*ВЫБРАННЫЙ ФРАГМЕНТ*.
- - -
Однако, прежде чем расстаться с древним городом, заглянем в одно из сокровенных мест района, которое называется Горки Переславские, они находятся в двадцати восьми километрах от районного центра.
Горки Переславские
Тот же ледниковый ландшафт — волнистые, с пологими холмами и лощинами поля, перелески, редкие селения.
Кое-где, окутанная голубовато-прозрачным пологом воздуха, призрачно маячит одинокая колокольня. На открытой ветрам равнине елочки вдоль дороги такие же, как по пути в Переславль. Значит, и здесь поработали энтузиасты, подобные Лидии Павловне Болдыревой, а может, и она сама со своим славным отрядом помощников.
Это шоссе соединяет Переславль с железнодорожной станцией Рязанцево. Город по упрямству землевладельцев, не желавших пожертвовать землями для прокладки пути, а также своим возможным покоем, — поезд будет гудеть, громыхать, — остался в стороне от главных транспортных трасс, однако не захирел, как часто бывало со многими городами. В. И. Ленин и тогда относил Переславль-Залесский уезд к важнейшим центрам фабрично-заводской промышленности в Европейской России. Ныне эта промышленность еще более окрепла. Только на территории города, как Говорилось выше, размещены тринадцать промышленных предприятий, и среди них уникальные, оборудованные самыми совершенными машинами химзавод и уже знакомая нам фабрика механической вышивки «Новый мир».
Вот и станция Рязанцево, та самая, где в 1894 года, в три часа ночи, из вагона поезда вышел двадцатичетырехлетний Владимир Ульянов и направился не к вокзалу, а к темнеющему в стороне большому штабелю дров. Там, за этим укрытием, как было условлено ранее, его ожидали два брата Ганшиных и тарантас. Младший из братьев, Иван, в своих воспоминаниях рассказывает, как ехали они в этом плетеном тарантаса через селения Будовское, Любимцево и прибыли в Горки еще до восхода солнца, никем не замеченные.
Ленин ехал сюда, чтобы проследить, как идет печатание его книги «Что такое «друзья народа» и как они воюют против социал-демократов?».
- - -
*ВЫДЕРЖКИ ИЗ СПИСКА*.
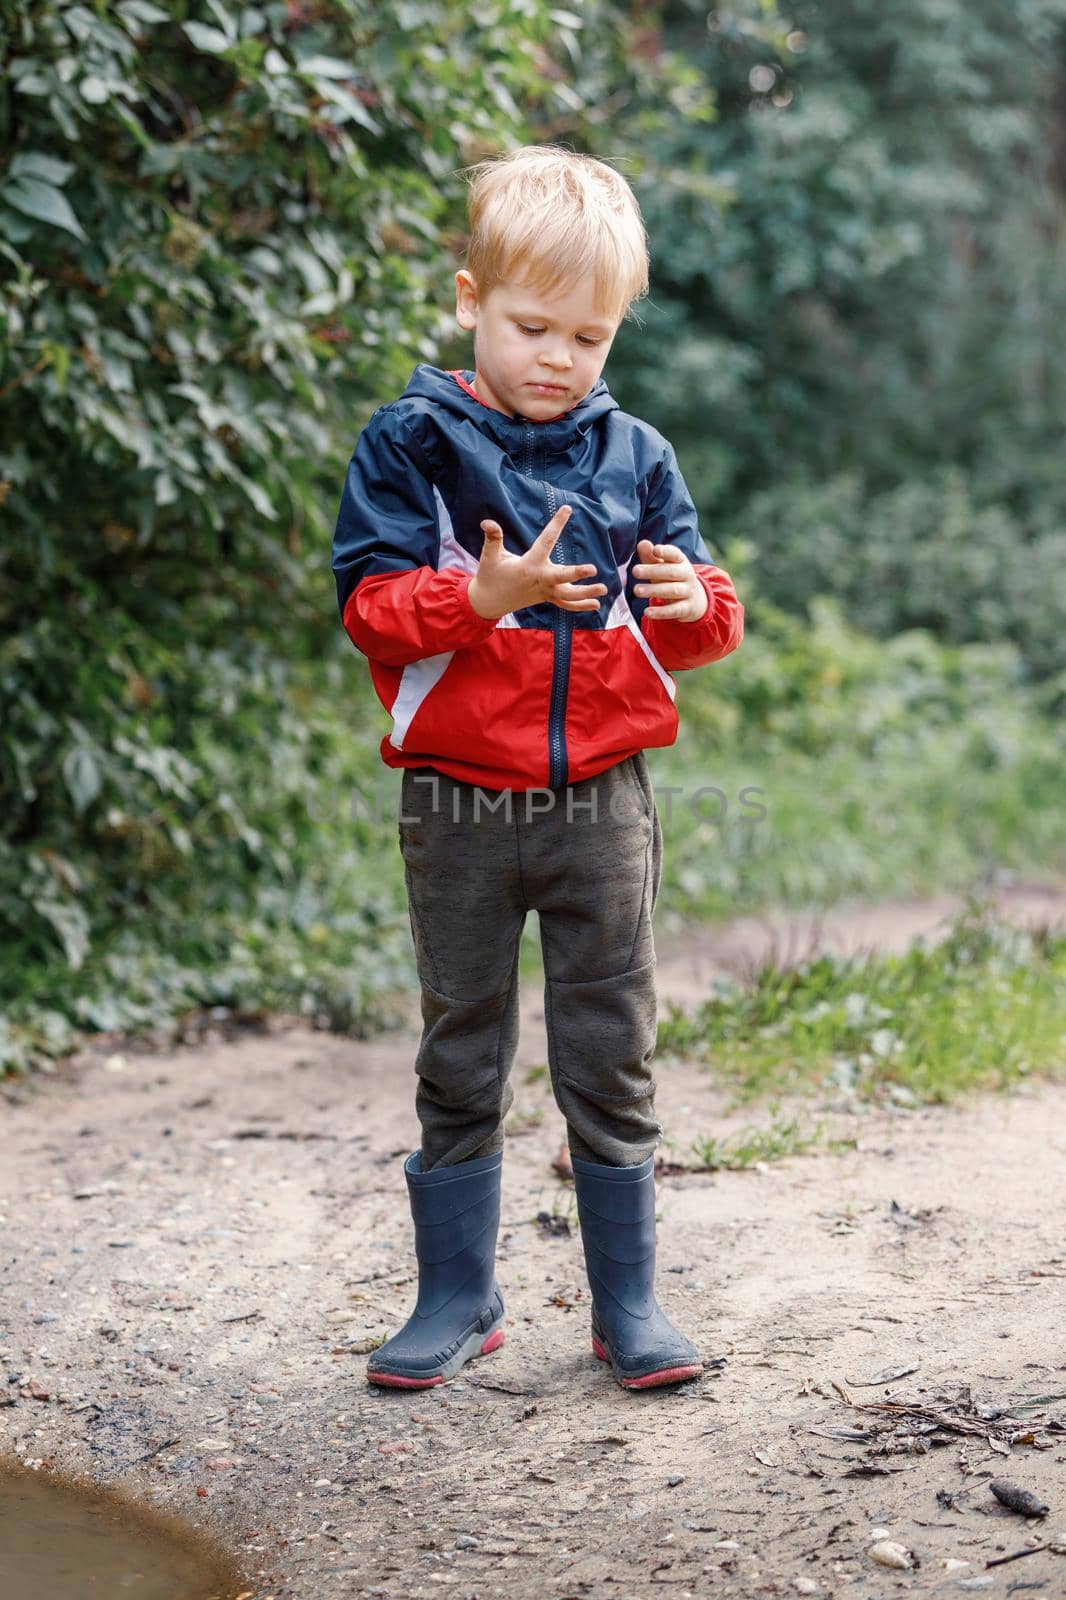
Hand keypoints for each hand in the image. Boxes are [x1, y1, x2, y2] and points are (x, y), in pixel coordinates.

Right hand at [468, 505, 606, 619]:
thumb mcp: (489, 556)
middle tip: (593, 569)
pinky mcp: (546, 598)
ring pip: (568, 595)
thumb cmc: (490, 575)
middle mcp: (540, 579)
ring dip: (586, 594)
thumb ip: (493, 539)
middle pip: (561, 577)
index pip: (546, 541)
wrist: (488, 602)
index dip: (556, 524)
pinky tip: (596, 605)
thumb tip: (487, 521)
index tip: (567, 509)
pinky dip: (580, 606)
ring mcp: (544, 592)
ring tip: (604, 589)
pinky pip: (565, 604)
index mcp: (529, 565)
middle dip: (577, 573)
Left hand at [631, 538, 708, 621]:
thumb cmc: (672, 579)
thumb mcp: (662, 567)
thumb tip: (643, 543)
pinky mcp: (686, 609)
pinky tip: (647, 612)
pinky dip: (661, 612)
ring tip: (636, 590)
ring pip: (672, 591)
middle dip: (653, 571)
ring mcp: (688, 592)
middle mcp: (687, 575)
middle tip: (635, 571)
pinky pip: (674, 610)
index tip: (656, 550)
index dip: (666, 552)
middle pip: (671, 572)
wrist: (696, 600)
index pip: (675, 554)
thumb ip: (651, 556)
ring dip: (654, 590)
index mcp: (681, 562)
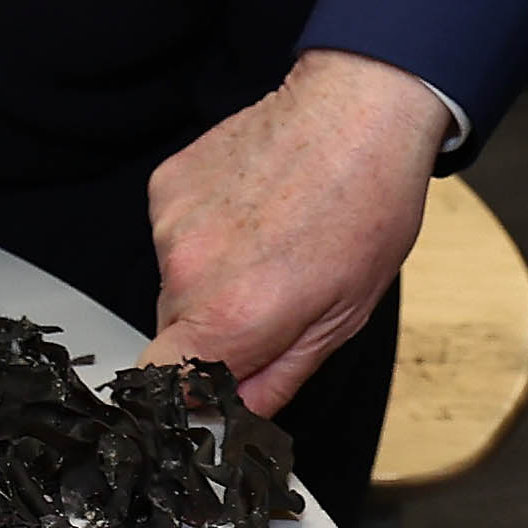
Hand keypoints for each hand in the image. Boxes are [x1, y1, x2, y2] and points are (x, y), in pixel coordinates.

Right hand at [147, 49, 445, 410]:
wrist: (359, 109)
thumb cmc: (368, 204)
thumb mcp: (340, 319)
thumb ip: (275, 379)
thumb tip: (236, 418)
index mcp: (233, 316)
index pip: (160, 388)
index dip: (182, 398)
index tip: (211, 391)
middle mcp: (188, 270)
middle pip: (172, 334)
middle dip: (212, 334)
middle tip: (270, 301)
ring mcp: (170, 222)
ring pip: (175, 281)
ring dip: (210, 278)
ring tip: (269, 244)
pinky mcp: (165, 184)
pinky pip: (173, 232)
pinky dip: (203, 232)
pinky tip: (250, 210)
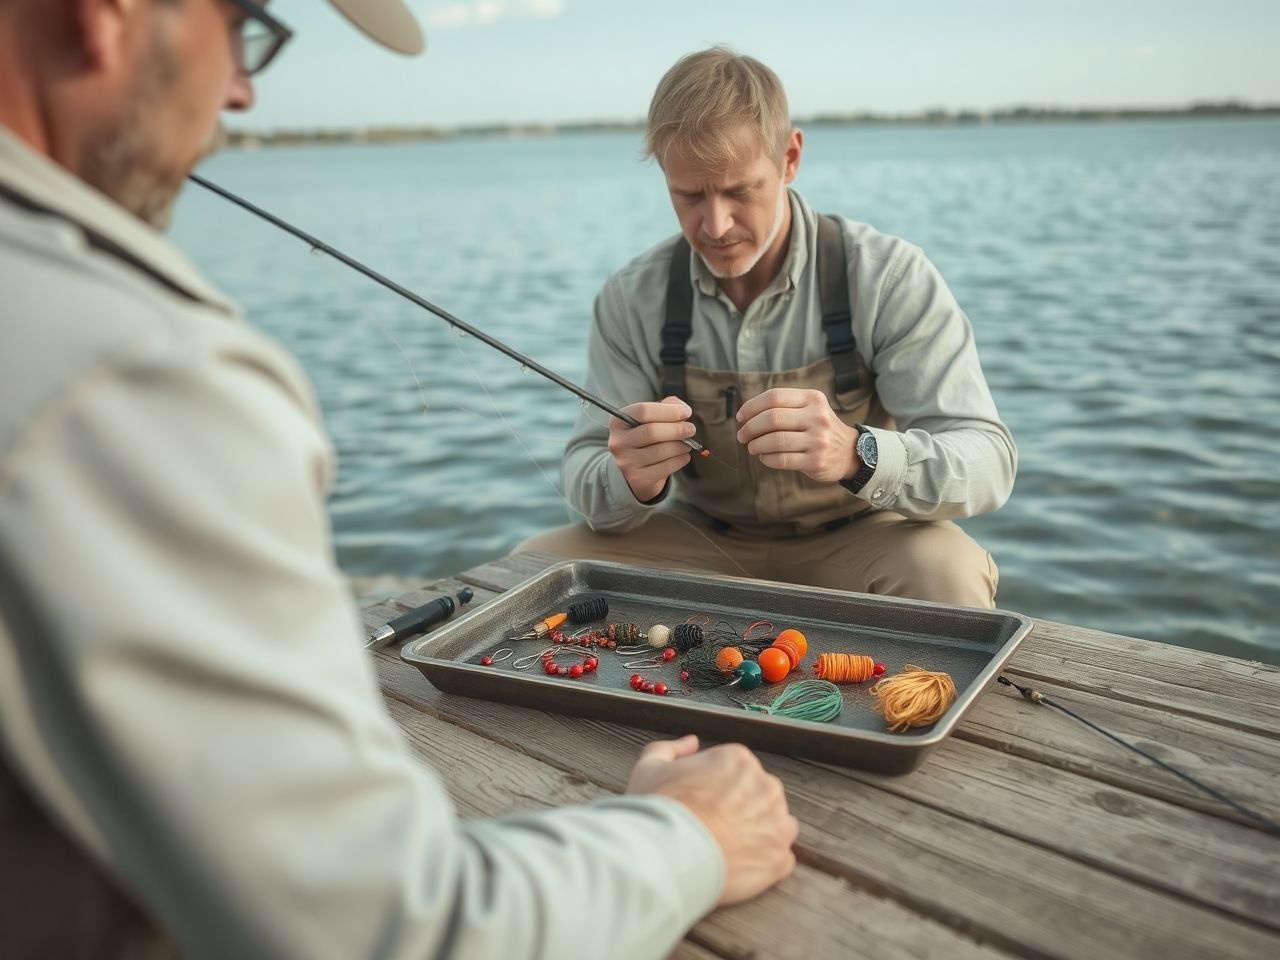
- - -
*ВОПРОСЫ*.
A: Выпишите без изменений часть фрагмента о Горках Переславских: начните со слов «Однако, прежде чем» и закончите словами «перелески, редкие селения.».
B: Определите, согласуются ли с фрагментом о Горках Переславских следующие утверждения, и подтвердите каждый ответ «да» или «нет» точной цитатой из него: (i) шоссе соединяет Переславль с железнодорожной станцией Рязанцево; (ii) Горки Переславские находятся в пятнадцати километрах от районного центра; (iii) выйдя из поезда на станции Рязанцево, Владимир Ульянов направился прямо к вокзалу.
C: Через какие селения, по воспоминаниям Ивана Ганшина, ехали в тарантасе в Горки согласно фрагменту о Горках Переславских?

*ОТВЕТЫ К УПРАЖНЕНИЮ*.
A:
Однако, прежде чем расстаться с древним городом, заглянем в одно из сокровенных мест района, которое называется Горки Переславские, они находятся в двадцати восьми километрах от районного центра.
Горки Переславские
Тот же ледниковый ландшафт — волнистые, с пологими холмами и лощинами поля, перелески, редкие селения.

B:
(i) Да: «Это шоссе соединяет Переславль с железнодорожной станцией Рязанцево».
(ii) Нет: «они находятся в двадцати восьми километрах от районного центра».
(iii) Нет: «направился не к вокзалу, а к темнеющему в стороне большому штабелю дров».

C: Через Будовское и Любимцево.